Walid al Muallem ignored Ban Ki-moon's appeal for him to end an opening speech that lasted more than 30 minutes, saying: "You live in New York. I live in Syria. I have the right to give the Syrian version here in this forum."
He also launched a blistering attack on the Syrian opposition, asking them: "Where is your vision for this great country? Where are your ideas? Where is your political programme? What are the tools on the ground? I am quite sure you have nothing."
Mr Ban said the "constructive mood" with which the talks began had been shattered and warned: "I hope this will not be repeated."
Earlier, the US Secretary of State said world leaders have an "opportunity and an obligation" to find a way to end a conflict that has killed more than 100,000 people and created an estimated 2.3 million refugees.
John Kerry said millions of Syrians "are relying on the international community to find a solution to save their lives and their country".
He said it had taken "a lot longer than many of us wanted" for world leaders to attempt to thrash out a resolution but said he was "as determined as ever" to end what he described as the "horrors of human catastrophe".
The conference on the banks of Lake Geneva is going ahead despite a last-minute dispute over the UN's decision to withdraw an invitation to Iran, after it refused to endorse a plan for a transitional governing body in Syria.
Groups fighting the rule of Bashar al Assad, who counts Iran as one of his closest allies, had threatened to pull out of the so-called "Geneva II" talks unless the invitation was rescinded.
In his opening exchange, opposition leader Ahmed Jarba accused the Syrian president of war crimes comparable to those committed by the Nazis during World War Two.
He demanded Mr Assad stand down as president and called on the government to commit to a transition of power - an issue expected to be central to the success of the talks.
However, Mr al Muallem has rejected any discussion of Mr Assad quitting his post.
"The subject of the president and the regime is a red line for us and the Syrian people and will not be touched," he said on the eve of the talks, according to the Sana news agency.
The conference also begins in the shadow of allegations of large-scale torture and execution of prisoners by government forces.
The day before the talks, a group of international lawyers published allegations of the "systematic torture and killing" of up to 11,000 people by the Syrian regime.
Foreign Secretary William Hague urged both sides in Syria to "seize the chance" to end the civil war as he arrived in Switzerland.
"Opposition has been tested and has come.
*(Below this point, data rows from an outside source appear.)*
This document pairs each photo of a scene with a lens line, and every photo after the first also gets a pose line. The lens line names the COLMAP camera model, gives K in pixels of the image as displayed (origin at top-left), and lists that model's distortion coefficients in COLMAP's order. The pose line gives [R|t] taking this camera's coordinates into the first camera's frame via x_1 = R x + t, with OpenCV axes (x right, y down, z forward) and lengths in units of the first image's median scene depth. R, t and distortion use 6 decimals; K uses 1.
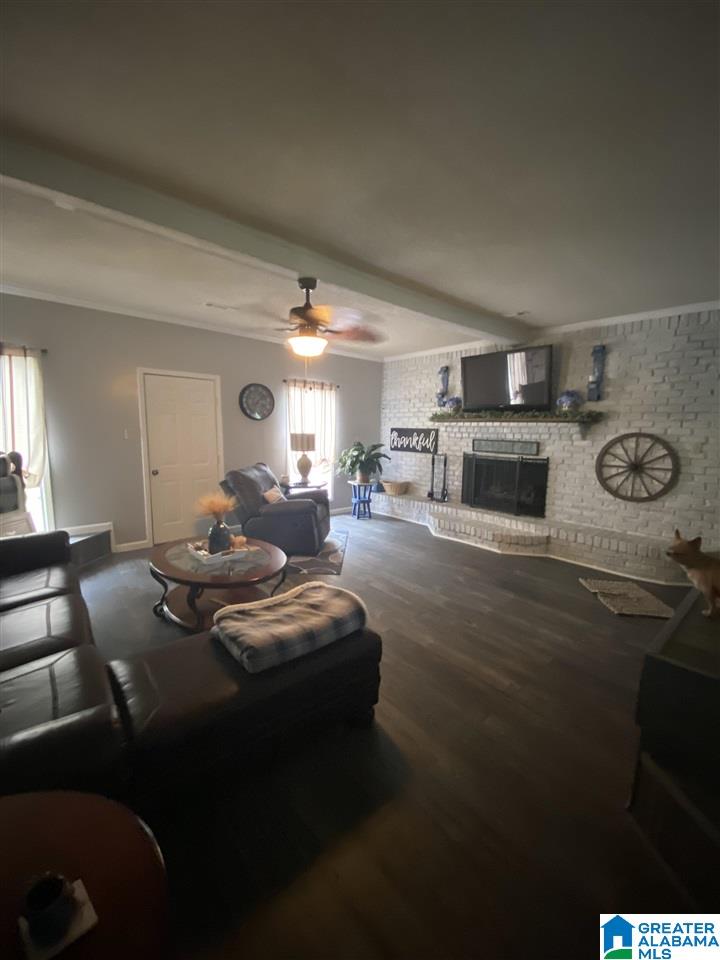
lens RADIAL K [[382.8, 0, 356.7], [0, 382.8, 477.7], [0, 0, 1]] dist [0.024386, -0.021373]
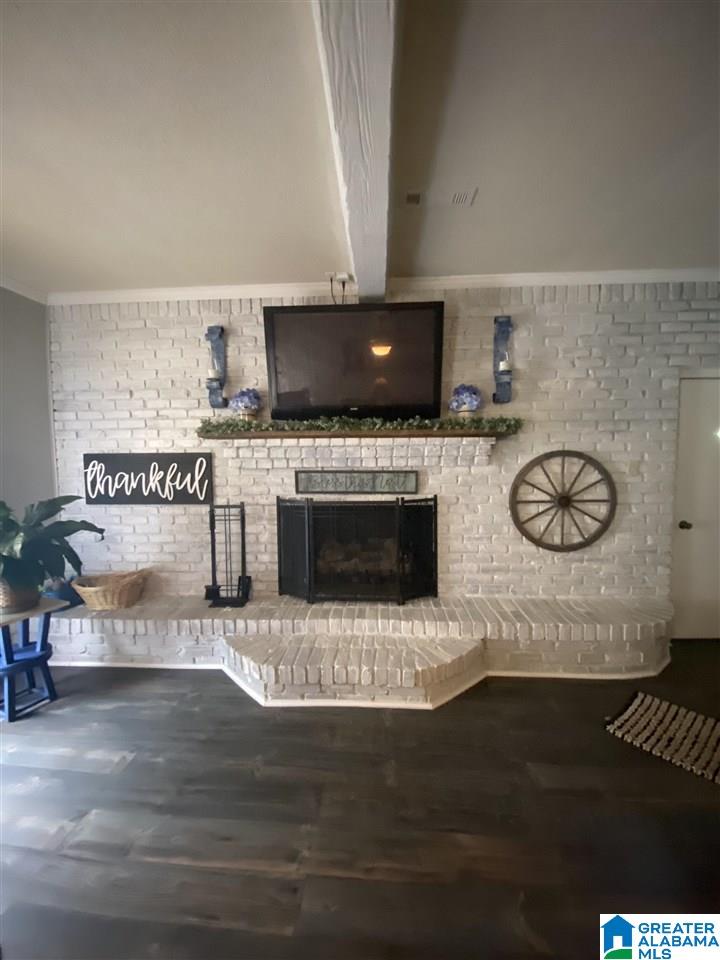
lens RADIAL K [[395.7, 0, 363.8], [0, 395.7, 472.7], [0, 0, 1]] dist [0.022655, -0.019465]
pose [[0.704260, -0.072217, 0.706259, -0.011799], [0.115455, 0.993220, -0.013568, -0.088301], [-0.700491, 0.091096, 0.707823, 0.613523]]
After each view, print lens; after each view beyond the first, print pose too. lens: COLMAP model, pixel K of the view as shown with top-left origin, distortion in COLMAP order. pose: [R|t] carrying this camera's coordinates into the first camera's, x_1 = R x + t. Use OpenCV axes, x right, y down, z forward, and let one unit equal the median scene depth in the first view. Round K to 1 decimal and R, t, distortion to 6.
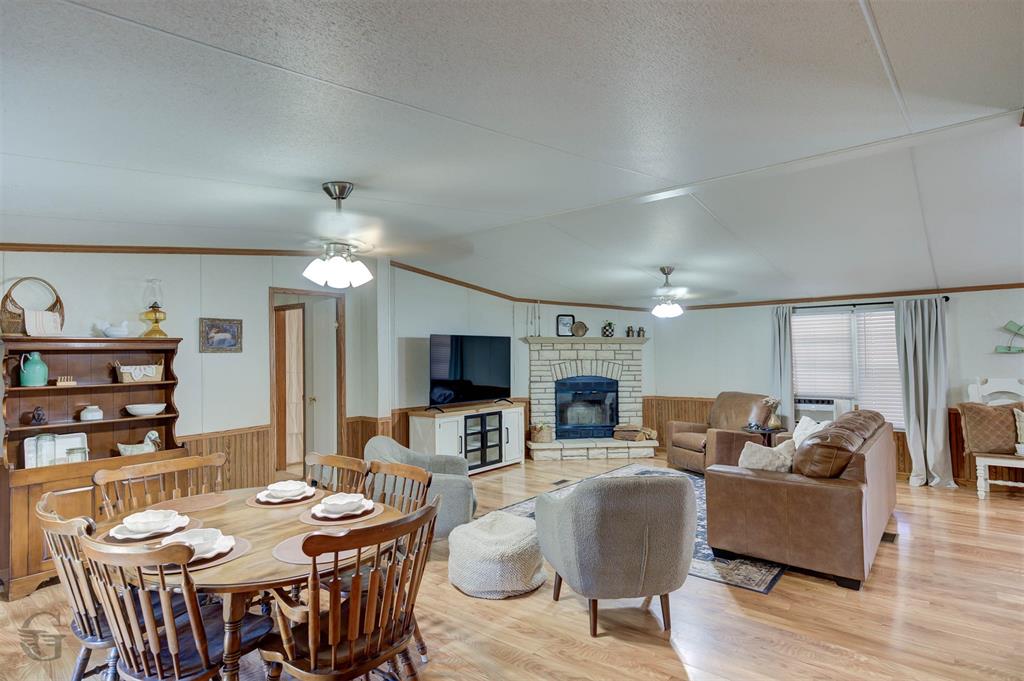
lens RADIAL K [[549.1, 0, 515.1], [0, 549.1, 346.7], [0, 0, 1]] dist [0.025476, 0.000123]
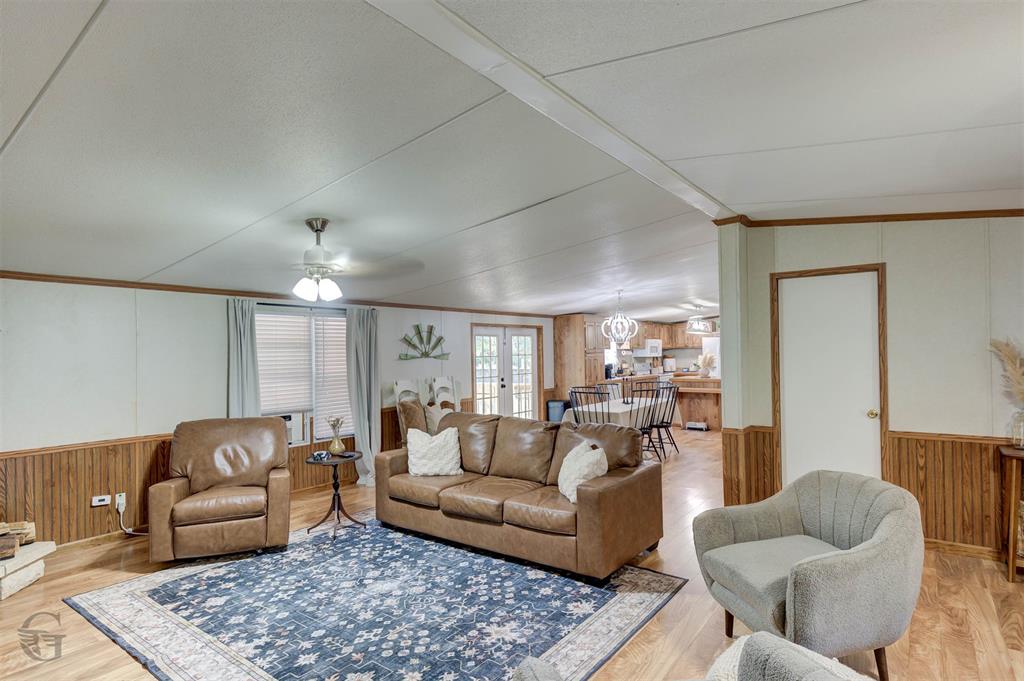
lens RADIAL K [[549.1, 0, 515.1], [0, 549.1, 346.7], [0, 0, 1]] dist [0.025476, 0.000123]
pose [[-0.050695, 0.027620, 0.998332, -0.290406], [0.003573, 0.999616, -0.027474, 0.014322], [-0.998708, 0.002174, -0.050774, 0.675097]]
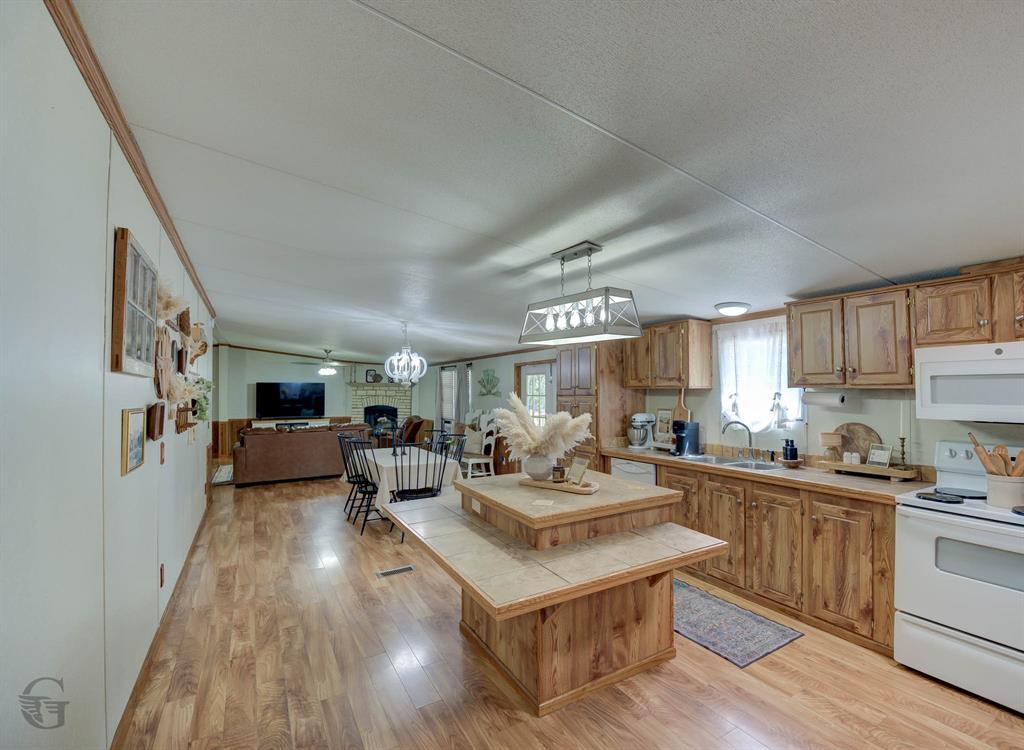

Now regime must be tested on willingness to seek a political solution," he wrote on Twitter.
Mr Hague added that it was a "great shame" that Iran, which has enjoyed a thawing of relations with the West in recent months, had failed to endorse the principles of the talks.
US President Barack Obama and Russia's Vladimir Putin had a "business-like" conversation about the Syrian conflict by phone on Tuesday.
Russian Foreign Minister Sergei Lavrov also met Mr Kerry in Montreux ahead of today's opening of negotiations.